Quando uma pluralidade de agentes comparticipa num facto de tamanha dimensão é verdade não ser fácil definir e autonomizar com exatidão o contributo de cada um para a realização típica, mas daí a omitir, que legitima na cadeia final procedimentos defeituosos, vai uma grande distância.
No caso BNA a sua engenharia foi obra de uma vontade bem urdida visando a produção de um resultado concreto, o desvio de milhões e milhões de dólares.
Isto por só poder ser autor deste crime económico aquele, segundo a importância da sua contribuição objectiva, compartiu directa ou indirectamente, o domínio do curso do facto.
E quando um batalhão de agentes menores, já são considerados culpados, afastando-se da sua soberania a presunção de inocência, então a PGR tem de avocar o instituto da co-autoria que consiste, assim, numa “divisão de trabalho” que torna possível o facto ou que facilita o risco. Ou seja, considera que os intervenientes se vincularam entre si mediante uma resolução comum sobre o facto, assumindo cada qual, dentro do plano conjunto (expresso ou tácito, prévio ou não a execução do facto), uma tarefa parcial, mas essencial, que se apresenta como co-titular da responsabilidade pela execução de todo o processo. Sendo a resolução comum de realizar o facto o elo que uniu num todo as diferentes partes.
A lei e mesmo a farta jurisprudência tem, de há muito, consagrado a tese de que, para a co-autoria, não ser indispensável que cada um dos intervenientes participe em todos os actos para a obtenção do resultado pretendido, bastando que a actuação de cada um seja um elemento componente do todo indispensável a sua produção.
Que elementos da proto-história política de Angola se tenham quedado durante mais de um mês em empolado silêncio, sinal, a nosso ver, da sua grandeza, não nos admira de modo algum. Entristece-nos é ver assim tratada, com tão profundo desprezo, a verdade dos factos, mas já estamos habituados a isso há mais de 35 anos.

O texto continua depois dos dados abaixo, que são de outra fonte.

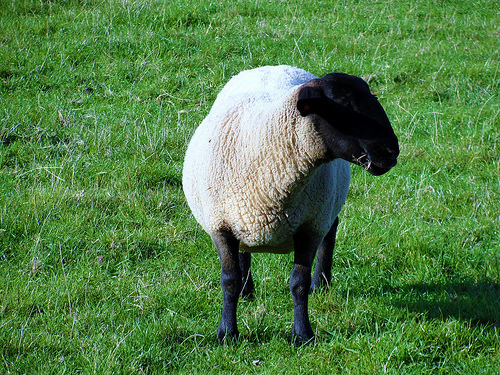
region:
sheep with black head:
[172, 51, 411, 348]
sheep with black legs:
[173, 47, 413, 352]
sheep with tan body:
[175, 43, 412, 348]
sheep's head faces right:
[176, 53, 405, 344]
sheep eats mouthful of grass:
[192, 51, 422, 209]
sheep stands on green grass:
[160, 45, 418, 356]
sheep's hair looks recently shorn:
[0, 5, 495, 366]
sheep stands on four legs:
[162, 41, 415, 357]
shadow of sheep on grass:
[125, 150, 494, 357]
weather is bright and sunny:
[3, 0, 499, 370]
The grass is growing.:
[19, 81, 177, 318]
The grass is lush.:
[33, 72, 144, 329]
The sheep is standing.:
[162, 46, 397, 350]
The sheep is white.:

De facto, o que nos entristece ainda mais é que, entretanto, depois da revelação de uma verdade altamente comprometedora para a credibilidade do nosso regime que diz ter mais de 80% dos angolanos do seu lado, o que pode parecer mais uma mentira, tudo se passa na nossa arena político-económica como se nada se tivesse passado. Dentre os nossos confrades da mídia, os que são pagos pelo Futungo calaram-se, é normal, a vergonha ajuda. O que nos espanta é os que se dizem ser denunciadores dos desmandos cometidos por governantes não terem feito a mínima crítica a esta magistral demonstração de infantilidade administrativa-económica tutelada por instituições políticas manifestamente irresponsáveis. Não dá para entender. Principalmente, quando estamos diante de um caso grave em que os principais autores, desfilam a sua impunidade e inimputabilidade, diante de um tão grosseiro desfalque, só possível com a intervenção de autores ao mais alto nível.